* [EXERCISE AIM] Every line from the line containing "(uuid 0ab89579-260b-4a5e-a702-3d18a06280b9)" to the end of the data must appear in the answer exactly as it appears there, and nothing else.

* [DATA SUPPLIED]
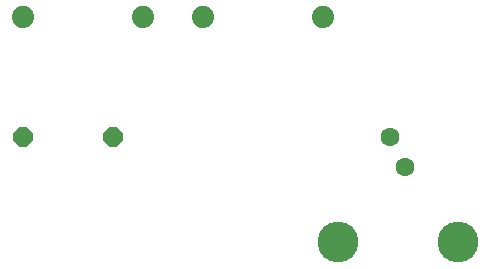
<source format=gbr>
G04 EAGLE Gerber RS-274X export*
G75*
%MOMM*%
%FSLAX34Y34*%
%LPD*%
%INSoldermask Bottom*%
%IPPOS*%
%AMOC8*
5,1,8,0,0,1.08239X$1,22.5*%
G01*
%ADD10P,1.759533X8X22.500000*%
%ADD11C,1.879600*%
%ADD12C,1.600200*%
%ADD13C,3.454400*%


D10*
X50800Y127000D03*
X127000Y127000D03*
D11*
X304800Y228600D03*
X203200Y228600D03*
X152400Y228600D03*
X50800Y228600D03*
D12*
X374650Y101600D03*
X361950Y127000D03*
D13*
X317500Y38100D03*
X419100Y38100D03*
M02*

</source>
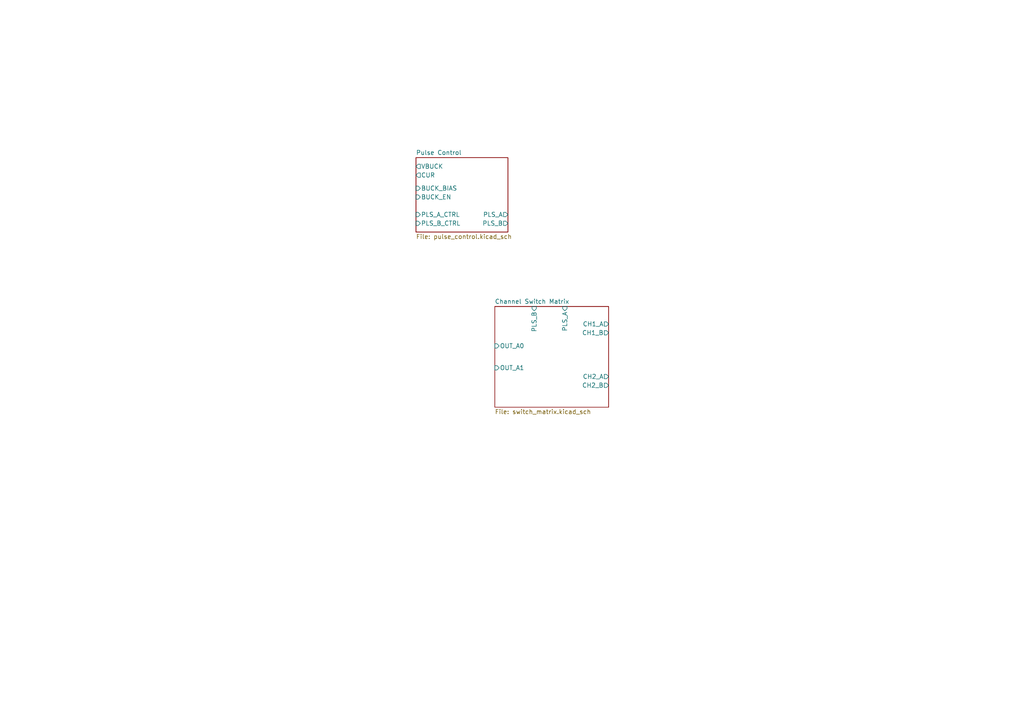
<source format=kicad_sch>
(kicad_sch (version 20230121) (generator eeschema)

  (uuid 958b377d-2cd7-45e0-91dd-b2d6e2ab8826)

  (paper "A4")

  (title_block
    (title "Modular Overview")
    (date "2023-12-05")
    (rev "0.1")
    (company "${Author}")
    (comment 1 "${Project}")
  )

  


  (sheet (at 120.65 45.72) (size 26.67 21.59) (fields_autoplaced)
    (stroke (width 0.1524) (type solid))
    (fill (color 0 0 0 0.0000))
    (uuid 3e5c1b33-5ed9-4b22-9ee7-33ede98d7ee9)
    (property "Sheetname" "Pulse Control" (at 120.65 45.0084 0)
      (effects (font (size 1.27 1.27)) (justify left bottom))
    )
    (property "Sheetfile" "pulse_control.kicad_sch" (at 120.65 67.8946 0)
      (effects (font (size 1.27 1.27)) (justify left top))
    )
    (pin "CUR" output (at 120.65 50.8 180)
      (effects (font (size 1.27 1.27)) (justify left))
      (uuid 7c7d436c-b68f-4332-8719-068c40f07533)
    )
    (pin "BUCK_BIAS" input (at 120.65 54.61 180)
      (effects (font (size 1.27 1.27)) (justify left))
      (uuid 7bb0104d-9dc3-451c-9bf9-5c2c71b95181)
    )
    (pin "VBUCK" output (at 120.65 48.26 180)
      (effects (font (size 1.27 1.27)) (justify left))
      (uuid 05c04000-7947-4f63-a1e9-9539d1ebc341)
    )
    (pin "BUCK_EN" input (at 120.65 57.15 180)
      (effects (font (size 1.27 1.27)) (justify left))
      (uuid 1b8faa1c-76d3-474c-b4cd-1a1b1f0a858c)
    )
    (pin "PLS_B" output (at 147.32 64.77 0)
      (effects (font (size 1.27 1.27)) (justify right))
      (uuid 04ad5949-a3eb-4481-baf4-da4cce28323c)
    )
    (pin "PLS_A" output (at 147.32 62.23 0)
      (effects (font (size 1.27 1.27)) (justify right))
      (uuid d6bf6986-733a-4abd-9034-76e3fe36db82)
    )
    (pin "PLS_B_CTRL" input (at 120.65 64.77 180)
      (effects (font (size 1.27 1.27)) (justify left))
      (uuid 3c87454e-dfce-47bc-9552-728e9f33f222)
    )
    (pin "PLS_A_CTRL" input (at 120.65 62.23 180)
      (effects (font (size 1.27 1.27)) (justify left))
      (uuid 0ce4e058-6163-4d8e-b5db-aaeb0da8aae2)
    )
    (instances
      (project "shindensei"
        (path "/958b377d-2cd7-45e0-91dd-b2d6e2ab8826" (page "2"))
      )
    )
  )

  (sheet (at 143.51 88.9) (size 33.02 29.21) (fields_autoplaced)
    (stroke (width 0.1524) (type solid))
    (fill (color 0 0 0 0.0000))
    (uuid 89410976-65e8-4fb6-9c21-3fc1b79b1286)
    (property "Sheetname" "Channel Switch Matrix" (at 143.51 88.1884 0)
      (effects (font (size 1.27 1.27)) (justify left bottom))
    )
    (property "Sheetfile" "switch_matrix.kicad_sch" (at 143.51 118.6946 0)
      (effects (font (size 1.27 1.27)) (justify left top))
    )
    (pin "CH1_B" output (at 176.53 96.52 0)
      (effects (font (size 1.27 1.27)) (justify right))
      (uuid 697c1ee2-8be0-4571-8cc4-a1e59521a44a)
    )
    (pin "PLS_A" input (at 163.83 88.9 90)
      (effects (font (size 1.27 1.27)) (justify right))
      (uuid 0ab89579-260b-4a5e-a702-3d18a06280b9)
    )
    (pin "PLS_B" input (at 154.94 88.9 90)
      (effects (font (size 1.27 1.27)) (justify right))
      (uuid 68314357-a663-4ae9-835d-a74b216f8840)
    )
    (pin "CH1_A" output (at 176.53 93.98 0)
      (effects (font (size 1.27 1.27)) (justify right))
      (uuid 72fca772-081f-4f66-992a-be36552cb1ce)
    )
    (pin "CH2_B" output (at 176.53 111.76 0)
      (effects (font (size 1.27 1.27)) (justify right))
      (uuid 1430a4b9-1c7d-41f1-b2c3-b9fedb23d361)
    )
    (pin "CH2_A" output (at 176.53 109.22 0)
      (effects (font (size 1.27 1.27)) (justify right))
      (uuid 3724c9cb-c9c0-42dd-8383-c5185e48453d)
    )
    (pin "OUT_A0" input (at 143.51 100.33 180)
      (effects (font (size 1.27 1.27)) (justify left))
      (uuid 9a2ea5bd-119d-4302-b8c0-e7a0233aa383)
    )
    (pin "OUT_A1" input (at 143.51 106.68 180)
      (effects (font (size 1.27 1.27)) (justify left))
      (uuid 34c26b15-7794-4047-a6f9-15de59b58c0f)
    )
    (instances
      (project "shindensei"
        (path "/958b377d-2cd7-45e0-91dd-b2d6e2ab8826" (page "2"))
      )
    )
  )

  (sheet_instances
    (path "/" (page "1"))
  )
)

</source>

* [RESPONSE TO THIS TASK]
      (uuid 0ab89579-260b-4a5e-a702-3d18a06280b9)
    )
    (pin "PLS_B" input (at 154.94 88.9 90)
      (effects (font (size 1.27 1.27)) (justify right))
      (uuid 68314357-a663-4ae9-835d-a74b216f8840)
    )
    (pin "CH1_A" output (at 176.53 93.98 0)
      (effects (font (size 1.27 1.27)) (justify right))
      (uuid 72fca772-081f-4f66-992a-be36552cb1ce)
    )
    (pin "CH2_B" output (at 176.53 111.76 0)
      (effects (font (size 1.27 1.27)) (justify right))
      (uuid 1430a4b9-1c7d-41f1-b2c3-b9fedb23d361)
    )
    (pin "CH2_A" output (at 176.53 109.22 0)
      (effects (font (size 1.27 1.27)) (justify right))
      (uuid 3724c9cb-c9c0-42dd-8383-c5185e48453d)
    )
    (pin "OUT_A0" input (at 143.51 100.33 180)
      (effects (font (size 1.27 1.27)) (justify left))
      (uuid 9a2ea5bd-119d-4302-b8c0-e7a0233aa383)
    )
    (pin "OUT_A1" input (at 143.51 106.68 180)
      (effects (font (size 1.27 1.27)) (justify left))
      (uuid 34c26b15-7794-4047-a6f9-15de59b58c0f)
    )
    (instances
      (project "shindensei"
        (path "/958b377d-2cd7-45e0-91dd-b2d6e2ab8826" (page "2"))
      )
    )
  )

  (sheet_instances
    (path "/" (page "1"))
  )
)

</source>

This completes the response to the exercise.